::: Material for this exercise :::
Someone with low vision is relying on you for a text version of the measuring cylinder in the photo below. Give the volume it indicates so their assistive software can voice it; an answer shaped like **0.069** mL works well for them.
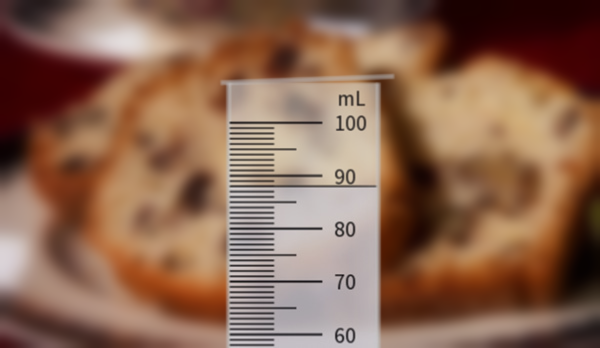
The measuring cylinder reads **88** mL
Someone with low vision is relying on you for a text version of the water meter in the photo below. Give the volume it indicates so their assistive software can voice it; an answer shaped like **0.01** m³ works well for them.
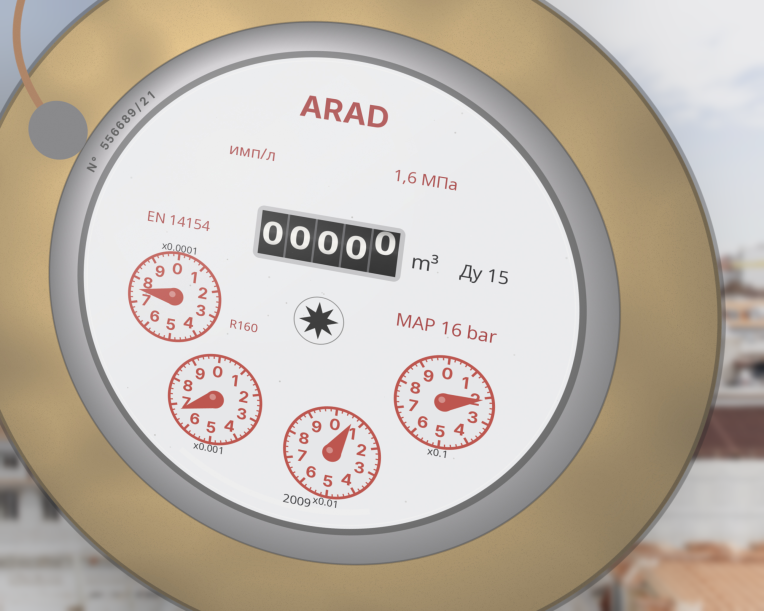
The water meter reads **0.2067** m³
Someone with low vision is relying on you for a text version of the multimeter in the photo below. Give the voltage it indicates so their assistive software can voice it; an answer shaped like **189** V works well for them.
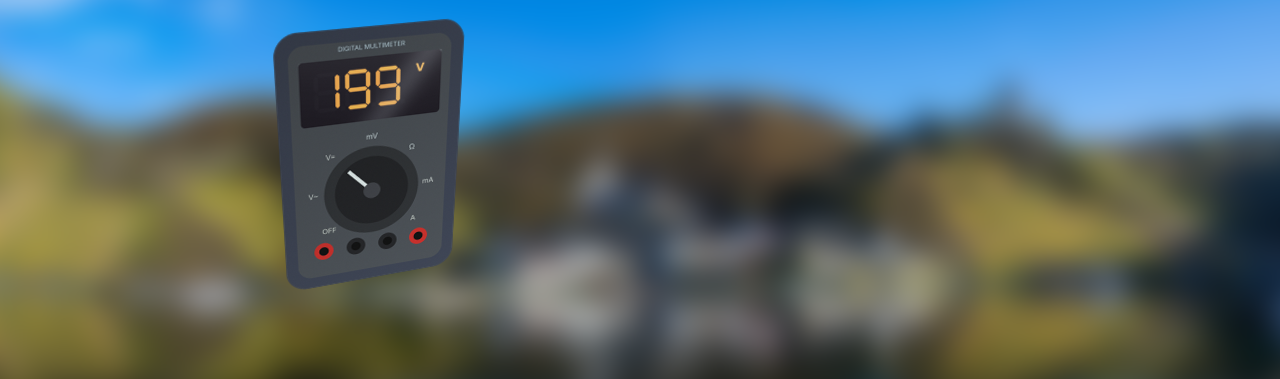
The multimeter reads **199** V
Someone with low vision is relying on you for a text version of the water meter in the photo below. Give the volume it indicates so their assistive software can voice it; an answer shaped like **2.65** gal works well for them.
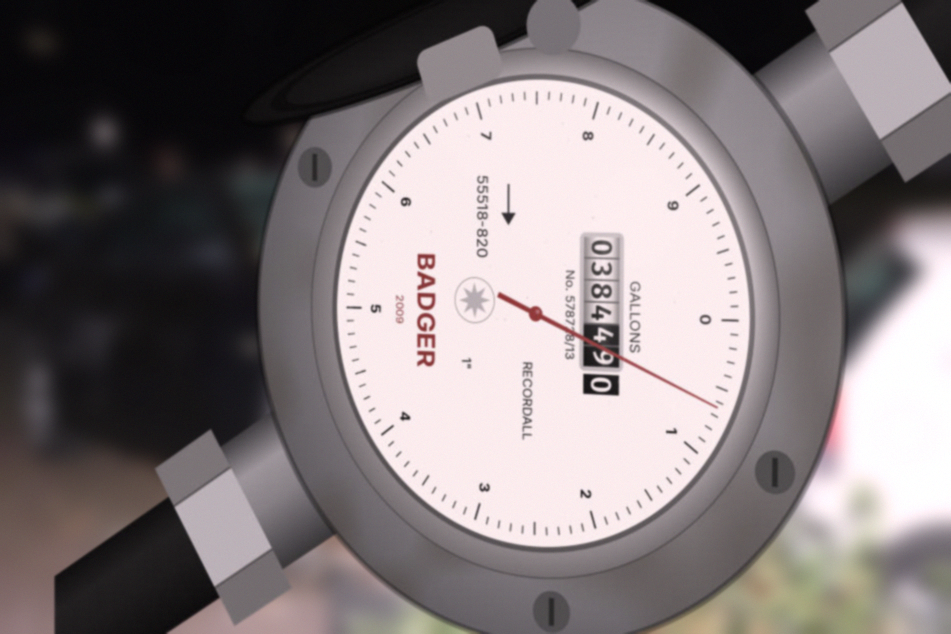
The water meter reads **384490.6** gal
:::
Reproduce the records above from their beginning through the line containing "The water meter reads **0.2067** m³", inclusive, omitting the pictures.

Someone with low vision is relying on you for a text version of the measuring cylinder in the photo below. Give the volume it indicates so their assistive software can voice it; an answer shaped like **0.069** mL works well for them.
The measuring cylinder reads **88** mL
Someone with low vision is relying on you for a text version of the water meter in the photo below. Give the volume it indicates so their assistive software can voice it; an answer shaped like **0.01** m³ works well for them.
The water meter reads **0.2067** m³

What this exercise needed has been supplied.